1830 Cixian earthquake
- Local date: June 12, 1830
- Magnitude: M_{s} 7.5, M_{w} 7.4
- Epicenter: 36°24′N 114°12′E﻿ / ﻿36.4°N 114.2°E
- Fault: Tangshan–Heijian–Cixian Fault
- Type: Strike-slip
- Areas affected: Qing Dynasty
- Max. intensity: MMI X (Extreme)
- Casualties: 7,477 dead

= 1830 Cixian earthquake =

Earthquake in China

The region of Zhili (modern day Hebei province) was struck by a major earthquake with an estimated magnitude of 7.5 or 7.4 on June 12, 1830. The epicentre was close to Cixian, which suffered the most severe damage. A total of 7,477 people died as a result of the earthquake.

==Tectonic setting==
Cixian lies close to the western edge of the North China Basin, a rift basin that formed during the Eocene. Since the Pliocene, the active tectonics have been dominated by right-lateral strike-slip faulting. The two largest and most active of the fault zones are the Sanhe–Laishui Fault and the Tangshan–Heijian–Cixian Fault. The latter fault has been associated with many major historical earthquakes, including the 1976 Tangshan earthquake and the 1966 Xingtai earthquakes.

==Earthquake==
Based on macroseismic data the earthquake had an estimated magnitude of 7.5 or 7.4 . The maximum perceived intensity reached X (extreme) on the Modified Mercalli scale. Surface rupture interpreted to be caused by this earthquake reached about 45 km in length. The earthquake is interpreted to have ruptured the southernmost segment of the Tangshan–Heijian–Cixian Fault.

==Damage==
In Cixian, between 80 and 90% of all buildings collapsed and 200,000 houses were destroyed. In Pengcheng, part of a temple was the only building left standing. More than half the buildings in Cheng'an collapsed. Part of the city walls in Handan were destroyed as were many houses. Severe damage was also reported from Fengfeng, Linzhang, Anyang, Wu'an, Linxian, Tangyin, Huixian, Xiuwu, Xinxiang, Huojia, Shexian and Nanle.

There were widespread reports of ground fissuring and sandblows.

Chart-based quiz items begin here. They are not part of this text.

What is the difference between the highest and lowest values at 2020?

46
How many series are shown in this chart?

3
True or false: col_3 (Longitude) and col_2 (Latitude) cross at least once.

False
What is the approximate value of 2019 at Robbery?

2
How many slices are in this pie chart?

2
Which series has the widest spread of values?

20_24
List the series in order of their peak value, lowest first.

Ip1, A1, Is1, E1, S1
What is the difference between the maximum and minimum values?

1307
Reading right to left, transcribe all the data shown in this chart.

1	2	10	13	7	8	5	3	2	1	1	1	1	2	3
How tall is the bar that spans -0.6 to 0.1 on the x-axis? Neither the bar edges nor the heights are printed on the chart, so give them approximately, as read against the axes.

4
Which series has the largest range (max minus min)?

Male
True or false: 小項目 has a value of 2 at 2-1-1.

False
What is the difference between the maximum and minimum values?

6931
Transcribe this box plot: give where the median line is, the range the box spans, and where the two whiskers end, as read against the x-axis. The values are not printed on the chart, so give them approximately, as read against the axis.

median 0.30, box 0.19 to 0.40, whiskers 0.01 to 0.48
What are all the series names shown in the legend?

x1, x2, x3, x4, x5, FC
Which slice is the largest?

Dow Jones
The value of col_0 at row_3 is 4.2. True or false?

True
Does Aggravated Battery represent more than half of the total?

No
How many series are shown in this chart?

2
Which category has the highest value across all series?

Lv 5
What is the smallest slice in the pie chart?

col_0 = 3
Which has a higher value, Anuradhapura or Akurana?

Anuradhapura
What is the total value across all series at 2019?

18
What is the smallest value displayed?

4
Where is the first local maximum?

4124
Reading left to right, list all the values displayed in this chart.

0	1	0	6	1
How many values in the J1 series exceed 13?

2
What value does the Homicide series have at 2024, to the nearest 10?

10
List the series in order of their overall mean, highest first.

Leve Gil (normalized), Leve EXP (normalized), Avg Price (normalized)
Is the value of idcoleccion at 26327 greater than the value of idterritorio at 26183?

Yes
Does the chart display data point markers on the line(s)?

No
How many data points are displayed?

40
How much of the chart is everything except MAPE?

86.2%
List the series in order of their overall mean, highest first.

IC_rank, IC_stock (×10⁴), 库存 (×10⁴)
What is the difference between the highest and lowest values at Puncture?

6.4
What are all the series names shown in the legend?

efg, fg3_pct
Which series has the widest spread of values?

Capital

The flow of some rivers and canals was affected. Landslides were reported near Pengcheng.

==Casualties==
In Cixian 5,485 inhabitants were killed in the earthquake and a further 1,700 were killed or injured in Pengcheng. Deaths were also reported from Cheng'an (many), Handan and nearby villages (488). A total of 7,477 deaths was recorded.